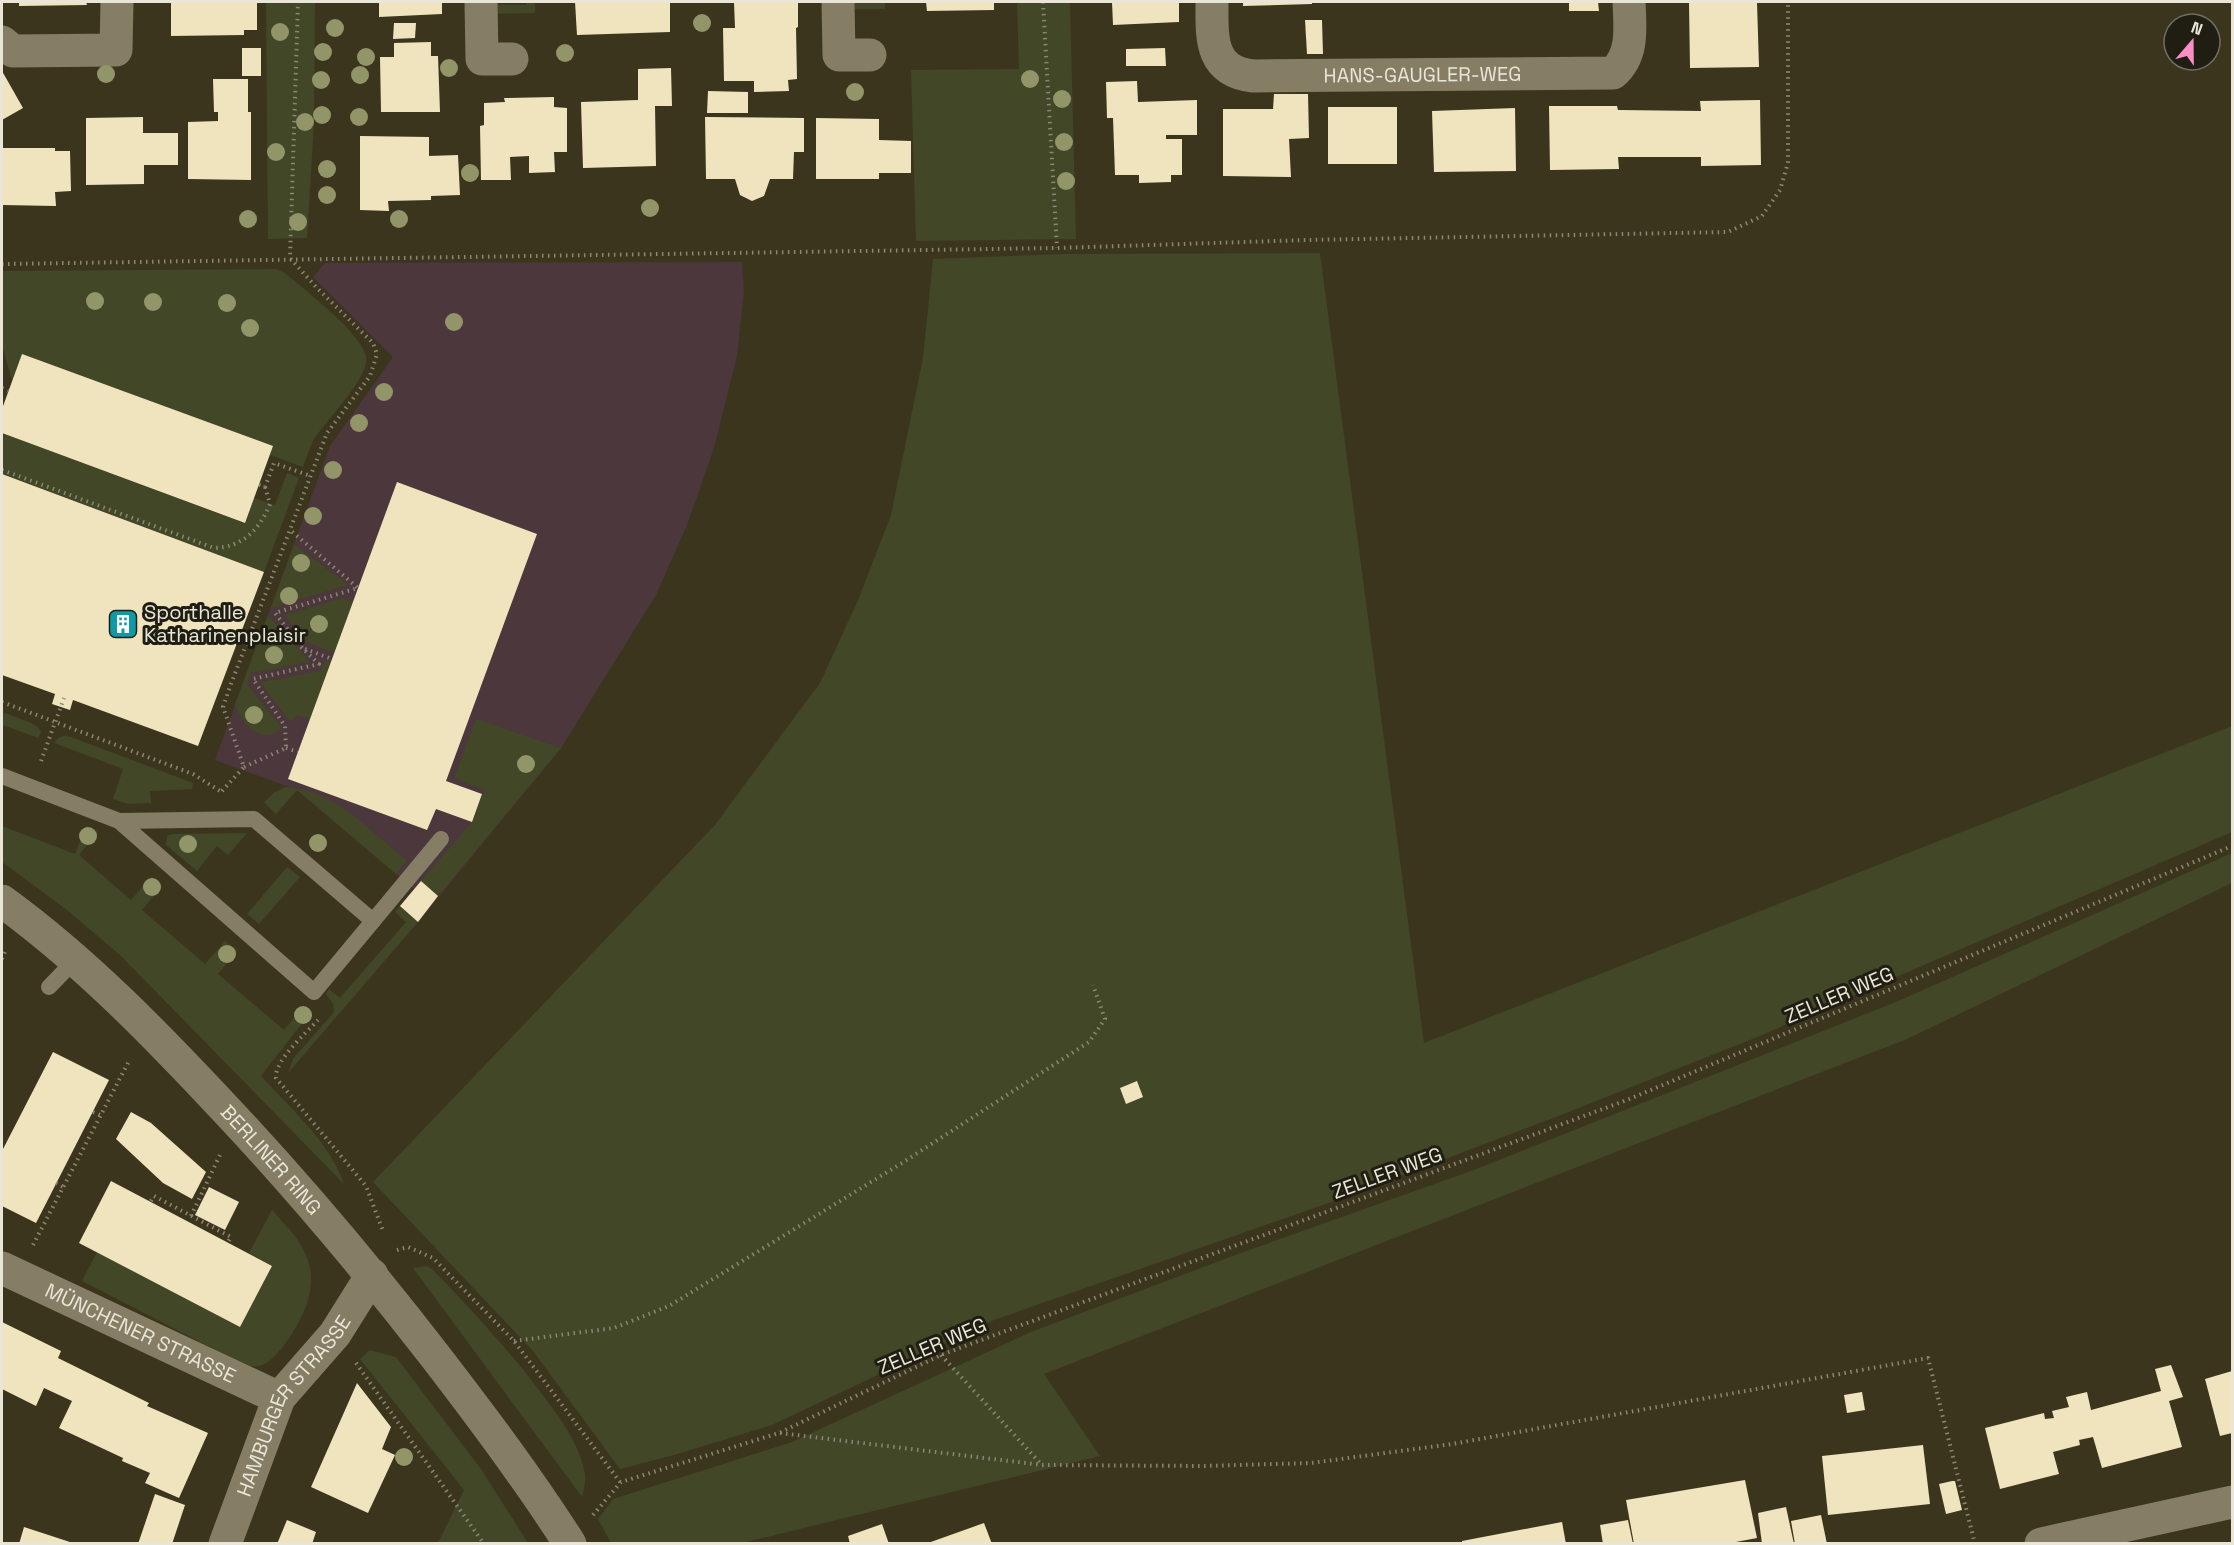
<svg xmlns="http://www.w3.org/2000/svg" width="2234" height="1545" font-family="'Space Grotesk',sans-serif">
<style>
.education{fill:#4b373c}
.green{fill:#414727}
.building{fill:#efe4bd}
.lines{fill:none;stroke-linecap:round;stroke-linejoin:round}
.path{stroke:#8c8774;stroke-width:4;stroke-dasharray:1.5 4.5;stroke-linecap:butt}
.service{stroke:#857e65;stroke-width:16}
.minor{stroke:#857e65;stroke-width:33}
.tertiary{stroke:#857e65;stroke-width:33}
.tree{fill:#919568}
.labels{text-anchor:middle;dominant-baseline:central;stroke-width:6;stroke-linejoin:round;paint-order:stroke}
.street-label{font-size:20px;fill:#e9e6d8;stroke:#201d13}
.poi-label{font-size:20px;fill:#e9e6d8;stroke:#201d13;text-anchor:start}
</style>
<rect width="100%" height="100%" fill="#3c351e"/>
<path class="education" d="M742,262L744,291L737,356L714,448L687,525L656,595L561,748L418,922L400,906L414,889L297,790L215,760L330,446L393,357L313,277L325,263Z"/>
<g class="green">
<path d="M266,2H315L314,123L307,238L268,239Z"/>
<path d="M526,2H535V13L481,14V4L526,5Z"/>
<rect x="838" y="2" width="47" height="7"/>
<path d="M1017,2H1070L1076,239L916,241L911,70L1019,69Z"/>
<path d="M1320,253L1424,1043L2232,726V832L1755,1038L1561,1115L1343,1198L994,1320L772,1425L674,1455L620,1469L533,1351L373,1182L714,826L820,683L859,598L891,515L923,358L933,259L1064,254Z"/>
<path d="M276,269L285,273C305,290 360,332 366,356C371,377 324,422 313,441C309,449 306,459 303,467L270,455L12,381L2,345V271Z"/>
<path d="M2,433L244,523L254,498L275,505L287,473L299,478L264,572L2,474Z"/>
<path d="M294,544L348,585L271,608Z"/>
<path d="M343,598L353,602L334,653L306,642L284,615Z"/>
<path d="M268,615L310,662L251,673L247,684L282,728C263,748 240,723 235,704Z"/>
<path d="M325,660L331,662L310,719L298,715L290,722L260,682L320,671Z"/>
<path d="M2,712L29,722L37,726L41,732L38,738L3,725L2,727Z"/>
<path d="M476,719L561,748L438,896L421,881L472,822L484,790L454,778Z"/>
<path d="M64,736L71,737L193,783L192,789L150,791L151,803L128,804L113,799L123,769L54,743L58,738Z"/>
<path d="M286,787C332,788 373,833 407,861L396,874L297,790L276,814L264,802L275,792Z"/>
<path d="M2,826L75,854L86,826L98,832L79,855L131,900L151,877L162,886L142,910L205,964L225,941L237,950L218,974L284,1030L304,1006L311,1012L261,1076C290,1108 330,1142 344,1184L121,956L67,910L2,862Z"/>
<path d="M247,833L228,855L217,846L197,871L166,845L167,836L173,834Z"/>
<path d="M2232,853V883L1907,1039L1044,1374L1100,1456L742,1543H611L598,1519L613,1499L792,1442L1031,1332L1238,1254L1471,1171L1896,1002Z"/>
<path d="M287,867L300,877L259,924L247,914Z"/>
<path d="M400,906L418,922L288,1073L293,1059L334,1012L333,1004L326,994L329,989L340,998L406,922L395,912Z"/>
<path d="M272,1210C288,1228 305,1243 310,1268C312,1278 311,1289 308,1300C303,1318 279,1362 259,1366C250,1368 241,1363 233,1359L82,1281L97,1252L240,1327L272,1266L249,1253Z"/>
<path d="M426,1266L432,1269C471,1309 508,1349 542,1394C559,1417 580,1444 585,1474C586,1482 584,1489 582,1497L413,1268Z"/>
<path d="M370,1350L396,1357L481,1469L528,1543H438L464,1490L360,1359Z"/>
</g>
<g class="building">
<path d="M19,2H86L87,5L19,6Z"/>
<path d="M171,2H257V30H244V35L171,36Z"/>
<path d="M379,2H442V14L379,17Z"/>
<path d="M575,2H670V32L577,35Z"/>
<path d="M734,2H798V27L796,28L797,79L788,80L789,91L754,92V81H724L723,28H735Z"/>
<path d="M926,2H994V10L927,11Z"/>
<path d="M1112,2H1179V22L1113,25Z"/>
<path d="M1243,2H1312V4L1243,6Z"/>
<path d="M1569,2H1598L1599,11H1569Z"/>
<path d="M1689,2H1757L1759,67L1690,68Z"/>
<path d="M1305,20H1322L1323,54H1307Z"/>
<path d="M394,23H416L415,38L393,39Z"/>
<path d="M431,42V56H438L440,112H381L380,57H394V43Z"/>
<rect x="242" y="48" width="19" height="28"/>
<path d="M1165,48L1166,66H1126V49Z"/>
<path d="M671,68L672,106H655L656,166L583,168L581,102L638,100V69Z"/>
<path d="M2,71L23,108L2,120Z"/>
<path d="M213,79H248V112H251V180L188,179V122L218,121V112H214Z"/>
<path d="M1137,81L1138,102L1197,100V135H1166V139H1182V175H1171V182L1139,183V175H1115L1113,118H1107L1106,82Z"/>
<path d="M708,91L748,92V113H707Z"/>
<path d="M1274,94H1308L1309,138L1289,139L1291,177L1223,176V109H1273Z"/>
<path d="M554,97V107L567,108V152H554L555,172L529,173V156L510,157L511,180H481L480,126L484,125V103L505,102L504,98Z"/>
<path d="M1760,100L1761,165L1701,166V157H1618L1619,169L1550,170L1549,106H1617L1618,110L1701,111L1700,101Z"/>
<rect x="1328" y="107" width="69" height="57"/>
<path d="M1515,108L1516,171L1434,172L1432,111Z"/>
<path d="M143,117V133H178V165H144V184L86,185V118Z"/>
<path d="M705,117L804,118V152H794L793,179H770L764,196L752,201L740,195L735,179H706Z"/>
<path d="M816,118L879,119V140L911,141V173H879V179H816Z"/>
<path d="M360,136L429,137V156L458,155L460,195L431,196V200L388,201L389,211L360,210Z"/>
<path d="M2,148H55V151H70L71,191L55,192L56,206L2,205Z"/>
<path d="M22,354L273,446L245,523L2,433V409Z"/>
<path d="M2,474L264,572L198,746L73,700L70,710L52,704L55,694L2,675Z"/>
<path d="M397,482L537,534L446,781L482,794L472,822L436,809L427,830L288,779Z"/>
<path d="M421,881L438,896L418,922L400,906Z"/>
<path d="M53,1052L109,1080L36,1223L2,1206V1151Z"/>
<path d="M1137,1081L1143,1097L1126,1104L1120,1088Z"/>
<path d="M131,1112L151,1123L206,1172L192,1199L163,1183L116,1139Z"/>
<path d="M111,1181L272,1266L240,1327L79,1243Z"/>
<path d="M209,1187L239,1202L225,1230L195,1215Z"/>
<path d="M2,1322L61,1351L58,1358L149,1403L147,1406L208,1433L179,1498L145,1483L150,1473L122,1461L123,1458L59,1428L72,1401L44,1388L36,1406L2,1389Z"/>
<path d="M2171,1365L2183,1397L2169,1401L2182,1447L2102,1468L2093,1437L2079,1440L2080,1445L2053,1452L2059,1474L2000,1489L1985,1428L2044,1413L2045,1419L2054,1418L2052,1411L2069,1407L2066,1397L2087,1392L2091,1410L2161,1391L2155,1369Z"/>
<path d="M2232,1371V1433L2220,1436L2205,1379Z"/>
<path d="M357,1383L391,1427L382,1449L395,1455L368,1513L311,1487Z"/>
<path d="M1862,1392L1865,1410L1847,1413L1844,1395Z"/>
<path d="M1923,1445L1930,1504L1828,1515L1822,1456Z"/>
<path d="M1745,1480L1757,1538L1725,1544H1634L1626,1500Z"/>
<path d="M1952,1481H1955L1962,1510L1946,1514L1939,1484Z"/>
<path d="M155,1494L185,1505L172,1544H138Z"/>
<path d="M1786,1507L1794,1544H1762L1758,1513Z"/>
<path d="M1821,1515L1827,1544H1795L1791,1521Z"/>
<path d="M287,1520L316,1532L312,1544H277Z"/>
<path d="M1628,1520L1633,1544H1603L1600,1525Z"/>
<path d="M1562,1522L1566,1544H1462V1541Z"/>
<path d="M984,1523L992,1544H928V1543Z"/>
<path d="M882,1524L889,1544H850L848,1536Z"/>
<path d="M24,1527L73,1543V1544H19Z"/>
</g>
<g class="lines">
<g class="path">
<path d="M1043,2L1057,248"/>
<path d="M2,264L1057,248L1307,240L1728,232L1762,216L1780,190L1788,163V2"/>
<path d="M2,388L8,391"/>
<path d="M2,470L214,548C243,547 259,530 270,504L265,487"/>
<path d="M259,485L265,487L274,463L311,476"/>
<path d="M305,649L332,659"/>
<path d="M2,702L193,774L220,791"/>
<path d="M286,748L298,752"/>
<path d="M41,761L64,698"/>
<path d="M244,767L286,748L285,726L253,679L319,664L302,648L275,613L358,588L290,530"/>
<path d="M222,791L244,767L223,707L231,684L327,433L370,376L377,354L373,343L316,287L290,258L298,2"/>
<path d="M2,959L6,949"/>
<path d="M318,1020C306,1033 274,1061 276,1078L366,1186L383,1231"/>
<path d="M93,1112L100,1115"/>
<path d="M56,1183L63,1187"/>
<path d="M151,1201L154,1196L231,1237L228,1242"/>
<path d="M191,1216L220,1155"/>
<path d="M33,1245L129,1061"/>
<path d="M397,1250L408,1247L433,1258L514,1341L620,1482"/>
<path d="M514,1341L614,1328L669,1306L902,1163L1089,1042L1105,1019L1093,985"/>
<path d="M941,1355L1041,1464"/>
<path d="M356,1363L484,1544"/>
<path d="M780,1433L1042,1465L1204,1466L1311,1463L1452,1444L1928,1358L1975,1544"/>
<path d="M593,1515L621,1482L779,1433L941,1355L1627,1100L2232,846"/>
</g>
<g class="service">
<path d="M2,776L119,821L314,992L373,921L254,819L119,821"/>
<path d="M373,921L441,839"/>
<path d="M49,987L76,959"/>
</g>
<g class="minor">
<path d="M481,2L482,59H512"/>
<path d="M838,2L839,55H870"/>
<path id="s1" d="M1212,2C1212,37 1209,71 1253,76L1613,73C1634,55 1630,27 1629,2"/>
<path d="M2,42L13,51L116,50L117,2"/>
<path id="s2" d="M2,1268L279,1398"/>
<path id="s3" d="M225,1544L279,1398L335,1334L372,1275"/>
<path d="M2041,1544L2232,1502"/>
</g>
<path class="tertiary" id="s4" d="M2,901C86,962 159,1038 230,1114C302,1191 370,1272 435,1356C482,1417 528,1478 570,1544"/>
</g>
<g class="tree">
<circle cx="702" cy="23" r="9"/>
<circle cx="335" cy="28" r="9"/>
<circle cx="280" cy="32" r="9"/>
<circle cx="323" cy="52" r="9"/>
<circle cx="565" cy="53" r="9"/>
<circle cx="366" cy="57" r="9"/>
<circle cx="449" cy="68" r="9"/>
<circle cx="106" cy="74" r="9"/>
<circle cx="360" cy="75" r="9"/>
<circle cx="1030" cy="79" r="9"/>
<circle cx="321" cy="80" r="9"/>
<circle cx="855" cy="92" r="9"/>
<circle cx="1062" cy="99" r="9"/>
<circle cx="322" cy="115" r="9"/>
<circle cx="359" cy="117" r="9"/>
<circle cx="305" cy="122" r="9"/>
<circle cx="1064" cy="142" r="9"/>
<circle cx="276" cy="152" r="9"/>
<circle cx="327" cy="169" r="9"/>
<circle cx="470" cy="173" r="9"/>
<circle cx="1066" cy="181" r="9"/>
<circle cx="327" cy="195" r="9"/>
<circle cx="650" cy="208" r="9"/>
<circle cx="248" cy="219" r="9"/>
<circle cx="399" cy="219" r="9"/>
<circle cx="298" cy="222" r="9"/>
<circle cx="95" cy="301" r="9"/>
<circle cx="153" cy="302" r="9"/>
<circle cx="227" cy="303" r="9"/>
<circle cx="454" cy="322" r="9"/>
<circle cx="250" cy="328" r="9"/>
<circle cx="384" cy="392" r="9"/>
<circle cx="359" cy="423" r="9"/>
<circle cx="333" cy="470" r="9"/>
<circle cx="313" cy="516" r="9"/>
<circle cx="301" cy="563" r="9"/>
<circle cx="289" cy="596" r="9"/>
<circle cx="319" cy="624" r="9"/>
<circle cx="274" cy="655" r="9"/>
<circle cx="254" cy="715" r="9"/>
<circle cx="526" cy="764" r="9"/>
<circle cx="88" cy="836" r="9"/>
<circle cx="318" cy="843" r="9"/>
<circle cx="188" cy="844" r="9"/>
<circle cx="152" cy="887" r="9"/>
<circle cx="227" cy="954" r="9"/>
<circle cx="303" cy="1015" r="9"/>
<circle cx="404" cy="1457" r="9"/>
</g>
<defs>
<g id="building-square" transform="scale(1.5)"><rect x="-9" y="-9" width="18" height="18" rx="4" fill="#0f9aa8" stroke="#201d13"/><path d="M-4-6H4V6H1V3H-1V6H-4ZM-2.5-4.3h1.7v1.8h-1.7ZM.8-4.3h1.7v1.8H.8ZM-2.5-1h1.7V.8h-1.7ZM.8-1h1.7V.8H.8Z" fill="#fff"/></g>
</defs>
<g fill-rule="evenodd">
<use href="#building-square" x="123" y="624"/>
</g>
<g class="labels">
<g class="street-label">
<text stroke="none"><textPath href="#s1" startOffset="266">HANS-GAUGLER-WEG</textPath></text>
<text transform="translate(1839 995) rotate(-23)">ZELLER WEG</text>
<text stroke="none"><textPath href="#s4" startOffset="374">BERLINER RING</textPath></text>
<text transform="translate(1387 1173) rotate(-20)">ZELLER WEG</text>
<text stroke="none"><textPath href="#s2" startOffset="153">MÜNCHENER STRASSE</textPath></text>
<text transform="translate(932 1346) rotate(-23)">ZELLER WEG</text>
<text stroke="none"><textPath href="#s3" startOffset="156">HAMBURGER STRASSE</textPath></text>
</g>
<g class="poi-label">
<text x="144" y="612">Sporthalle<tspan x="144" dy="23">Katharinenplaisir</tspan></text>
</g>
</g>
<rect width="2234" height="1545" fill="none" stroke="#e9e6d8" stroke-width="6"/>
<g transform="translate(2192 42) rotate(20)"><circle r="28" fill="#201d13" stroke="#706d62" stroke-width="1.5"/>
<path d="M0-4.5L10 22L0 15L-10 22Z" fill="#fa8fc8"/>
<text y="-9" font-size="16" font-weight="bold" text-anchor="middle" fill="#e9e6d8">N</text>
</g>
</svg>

▸ **Assigned task**
Tally each line above that includes "middle". Reply with the total only.

▸ **Answer for this exercise**
2